Exercise objective — Go line by line through the records below. Copy whichever lines contain the string "positions".

Data to process —
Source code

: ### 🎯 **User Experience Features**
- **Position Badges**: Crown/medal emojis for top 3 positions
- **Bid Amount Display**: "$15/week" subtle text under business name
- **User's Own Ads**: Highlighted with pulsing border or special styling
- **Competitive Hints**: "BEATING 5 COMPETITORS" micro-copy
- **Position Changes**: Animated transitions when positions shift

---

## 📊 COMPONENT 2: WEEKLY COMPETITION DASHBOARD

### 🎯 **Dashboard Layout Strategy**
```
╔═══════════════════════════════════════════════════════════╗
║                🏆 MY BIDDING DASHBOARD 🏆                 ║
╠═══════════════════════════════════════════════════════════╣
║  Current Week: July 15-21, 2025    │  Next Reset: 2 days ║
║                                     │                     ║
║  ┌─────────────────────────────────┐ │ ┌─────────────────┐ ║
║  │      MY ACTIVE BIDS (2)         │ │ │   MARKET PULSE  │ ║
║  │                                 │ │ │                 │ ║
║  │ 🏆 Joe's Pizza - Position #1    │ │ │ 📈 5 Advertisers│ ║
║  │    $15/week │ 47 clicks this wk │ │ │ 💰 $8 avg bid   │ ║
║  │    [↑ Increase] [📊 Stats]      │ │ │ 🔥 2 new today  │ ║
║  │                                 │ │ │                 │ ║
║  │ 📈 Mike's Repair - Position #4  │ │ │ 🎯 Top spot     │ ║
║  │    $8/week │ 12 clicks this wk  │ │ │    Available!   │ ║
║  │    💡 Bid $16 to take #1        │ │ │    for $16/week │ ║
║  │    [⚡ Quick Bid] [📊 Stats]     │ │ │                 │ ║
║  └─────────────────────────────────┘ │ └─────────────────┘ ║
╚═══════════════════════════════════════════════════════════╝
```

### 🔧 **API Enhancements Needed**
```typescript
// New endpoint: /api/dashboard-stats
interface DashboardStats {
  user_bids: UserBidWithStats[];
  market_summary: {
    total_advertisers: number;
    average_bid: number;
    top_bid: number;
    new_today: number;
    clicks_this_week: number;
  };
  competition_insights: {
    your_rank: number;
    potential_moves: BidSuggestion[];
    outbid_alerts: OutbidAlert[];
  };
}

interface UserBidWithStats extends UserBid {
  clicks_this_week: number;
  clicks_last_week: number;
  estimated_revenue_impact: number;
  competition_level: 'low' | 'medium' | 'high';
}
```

Result for this task —
- **Position Badges**: Crown/medal emojis for top 3 positions
- **Position Changes**: Animated transitions when positions shift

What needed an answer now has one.